Amid panicking about finding a topic and meeting deadlines, Imamoto took comfort in giving themself the space to explore what they love. They maintained the mentality that while writing a thesis is a momentous endeavor, it does not have to be what makes or breaks their college experience.
Imamoto discovered their topic by recalling a class they took with Assistant Professor of History Radhika Natarajan on migration histories that truly sparked their interest in the day-to-day lives and communities built by migrant families. Being half-Japanese themself, Imamoto felt drawn to understand the cultural background of Japanese families specifically. It was at this point that they decided to look into Oregon’s migrant history.
To glean insights about migrant history in Oregon, Imamoto has collected and sifted through image and newspaper archives. Their goal now is to find a family that can act as an individual case study as a means to gain a direct understanding of family and community relations.
As they examine these records, they now look for evidence of how these communities lived and what their culture looked like. Imamoto says, “It would be really cool if I could get specific insights into how communities and family relations sort of interacted with the American environment, including the xenophobic laws targeted at Asian migrants, and also generationally how children may have taken gender roles or family structures that were taught to them by their parents and shaped them according to their own circumstances.” Their research works to understand how these families’ experiences in the early 1900s have shaped culture and community through generations into the 21st century.
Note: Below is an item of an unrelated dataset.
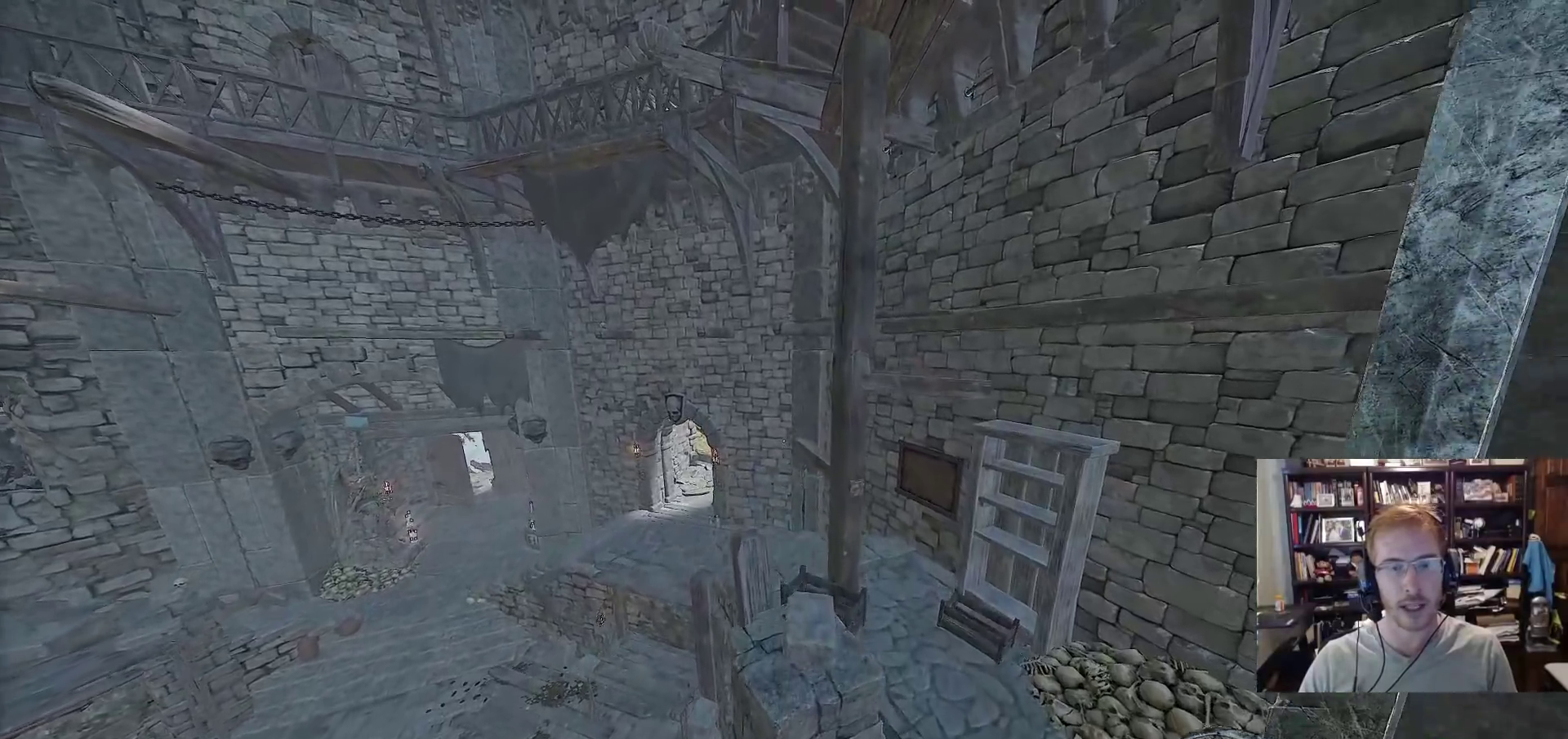
{"keys": [], "mouse": []}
Ultimately, Imamoto’s research aims to emphasize the beauty and notability behind migrant stories, saying, “There’s something really special about choosing to pack up your whole life essentially and move to a new place. A lot of these people were met with a lot of discrimination, a lot of hate, and their ability to adapt and make their own communities in this new space… is I think deserving of scholarly attention — and attention in general.”
As they continue their research, Imamoto poses simple yet difficult advice for all seniors, themself included: “Just don’t panic.” Imamoto reminds all students that they would not have reached this point if they were not capable.